I’m sure some of you have gobbled it all down already, while others are savouring it one episode at a time.
On the third day that it’s been available, I’m four episodes into Full Swing.
So far, I’ve managed to avoid watching it during the day—it’s one of the good points of Catholic guilt. But once the dinner dishes are finished, it’s the only thing I wanna do.
I’ll admit that so far, I’ve only felt something stir inside me a few times, which is slightly disappointing—maybe it’s not you, Full Swing; maybe it’s me—but I’m hooked.
Anyway, here are some ramblings, which are mostly my gut reactions to the docu-series we’ve all been champing at the bit to watch:
The most impactful part of the first episode was listening to Mike Thomas talk about knowing when it’s time to be the coach and the time you have to be a father. I’m hoping sports dads all over took notes.
Still with Mike Thomas: when your kid is struggling, there’s nothing you can do; you’re dying inside. And when your kid is on the knife-edge of winning or losing a championship, you’re dying. Sheesh.
Funniest stick-the-knife-into-your-buddy-one liner goes to Jordan Spieth: “I was having an average season, then I won.” Followed by smirking sounds.
Watching Brooks Koepka and Ian Poulter smoulder and then descend into misery after missing a cut reminded me of a few memorable encounters that I had as a golfer writer in the 90s with PGA Tour players on a disappointing Friday. Most of them try to hide what’s going on inside, but their eyes give away anger, embarrassment, self-loathing, despair, resignation, and occasionally, acceptance, equanimity and even a wicked sense of humour.
I’ve never been a Brooks Koepka fan. I found him inauthentic, smug and just a dick, but just like all judgments that I make of other people, I was projecting my nonsense on him. I was feeling his pain as he struggled to regain the winning form that had deserted him. It reminded me that we never own golf.
The moment that I think most guys related to Brooks: His beautiful wife is showing him some sexy lingerie, and he’s thinking about his golf swing.
As we’ve seen with all these guys on Full Swing, when you get them away from the course and talking, they open up. The look on Poulter’s face when he was asked if he was going to LIV was hilarious.
As much as I loathe the Saudi involvement in LIV, I completely get why family guys like Poulter and others on the back nine of their career went to it.
Like Koepka, I feel like I know Poulty a bit better; he’s one helluva dad, and a guy I’d want to have a beer with. And yup, I loved watching his family having a riotous time on their private jet.

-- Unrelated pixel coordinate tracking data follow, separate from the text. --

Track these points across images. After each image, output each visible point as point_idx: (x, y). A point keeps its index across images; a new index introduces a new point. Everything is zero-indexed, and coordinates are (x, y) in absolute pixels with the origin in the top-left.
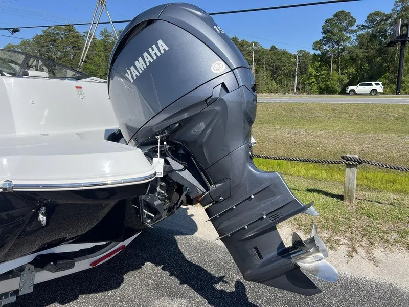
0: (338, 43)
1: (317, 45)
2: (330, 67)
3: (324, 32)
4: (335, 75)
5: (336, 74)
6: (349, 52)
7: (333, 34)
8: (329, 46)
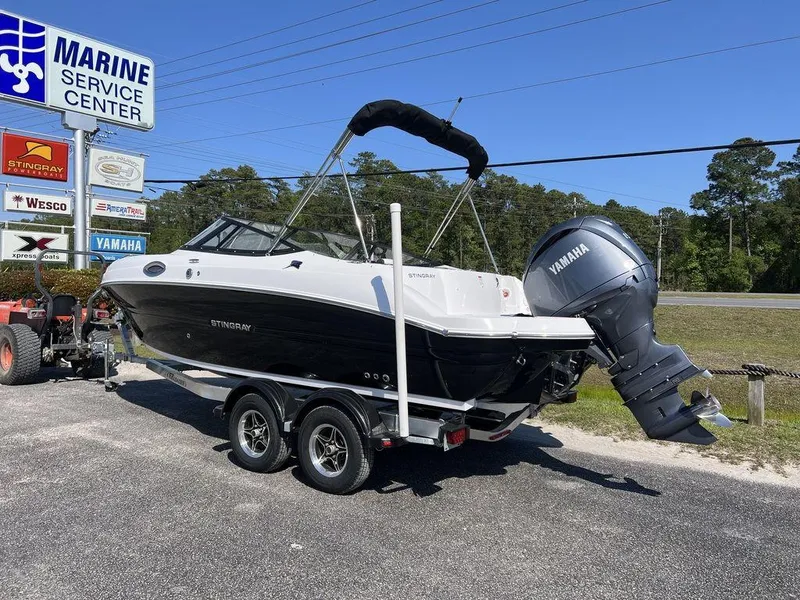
0: (741, 196)
1: (699, 200)
2: (728, 241)
3: (712, 177)
4: (739, 256)
5: (742, 254)
6: (765, 214)
7: (730, 180)
8: (723, 202)
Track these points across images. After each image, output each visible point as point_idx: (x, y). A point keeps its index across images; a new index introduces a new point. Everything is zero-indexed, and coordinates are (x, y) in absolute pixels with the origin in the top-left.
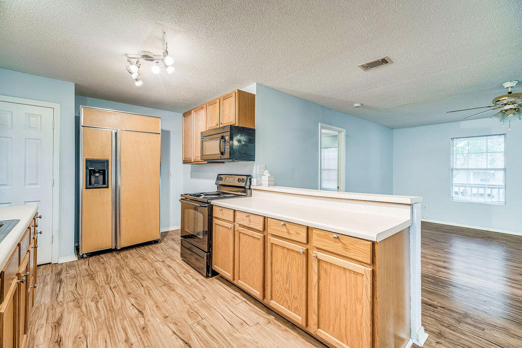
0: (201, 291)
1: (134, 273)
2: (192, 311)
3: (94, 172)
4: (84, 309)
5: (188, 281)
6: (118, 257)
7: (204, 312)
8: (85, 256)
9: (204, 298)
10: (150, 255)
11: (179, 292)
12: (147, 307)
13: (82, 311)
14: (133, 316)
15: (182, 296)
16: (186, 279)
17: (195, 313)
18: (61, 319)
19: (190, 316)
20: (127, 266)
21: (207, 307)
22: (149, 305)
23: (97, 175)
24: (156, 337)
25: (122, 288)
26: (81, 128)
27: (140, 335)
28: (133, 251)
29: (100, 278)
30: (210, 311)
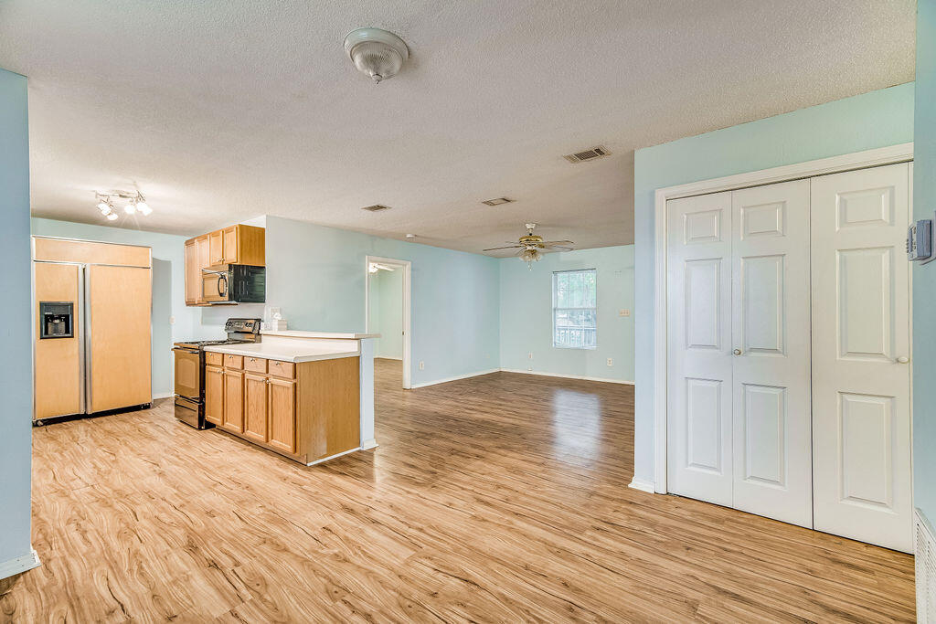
0: (187, 438)
1: (109, 433)
3: (52, 318)
5: (176, 434)
6: (89, 422)
7: (181, 449)
8: (40, 423)
10: (135, 419)
15: (163, 443)
23: (57, 321)
26: (33, 264)
28: (111, 417)
30: (190, 448)
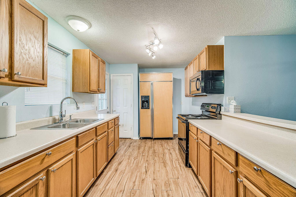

I’ve witnessed some reporters asking brilliant questions in news conferences in my day, but the fellow who faced off against Mickelson, Johnson and McDowell was as prepared as a veteran parliamentarian bent on skewering an opposition minister with a mix of irrefutably brutal data and ethical incongruencies delivered with articulate bluntness. We all heard the players’ ridiculous responses months ago; hearing the question that provoked them was delicious.
The show confirmed what-we-all-thought-but-didn’t-know-for sure: PGA Tour players say the f-word a lot.
Watching Rory, Colin and John sit at a table rehashing the tournament and the mundane details of their lives made me think how all golfers—regardless whether you’re a 36 handicapper or one of the best players in the world—talk the same language.
Joel Dahmen is a poster boy for how we rise and fall according to our belief system. Everyone can tell Joel that he has major-championship calibre game, but if he doesn’t believe it …
I was hoping for more palpations, lump-in-the-throat moments and chills from the series, but I was nervous watching Dahmen in last year’s U.S. Open. And I knew the result! Maybe it’s because Dahmen is the guy I relate to the most, and Dahmen and his caddie are wonderfully transparent in their love for each other.
I knew this, but the series reminded me that although some PGA Tour players fly in private jets, they gotta do regular-people things: JT overcoming a uncooperative self-pay station; Poulty hoofing his own bags; and Dahmen buying a couple of strollers.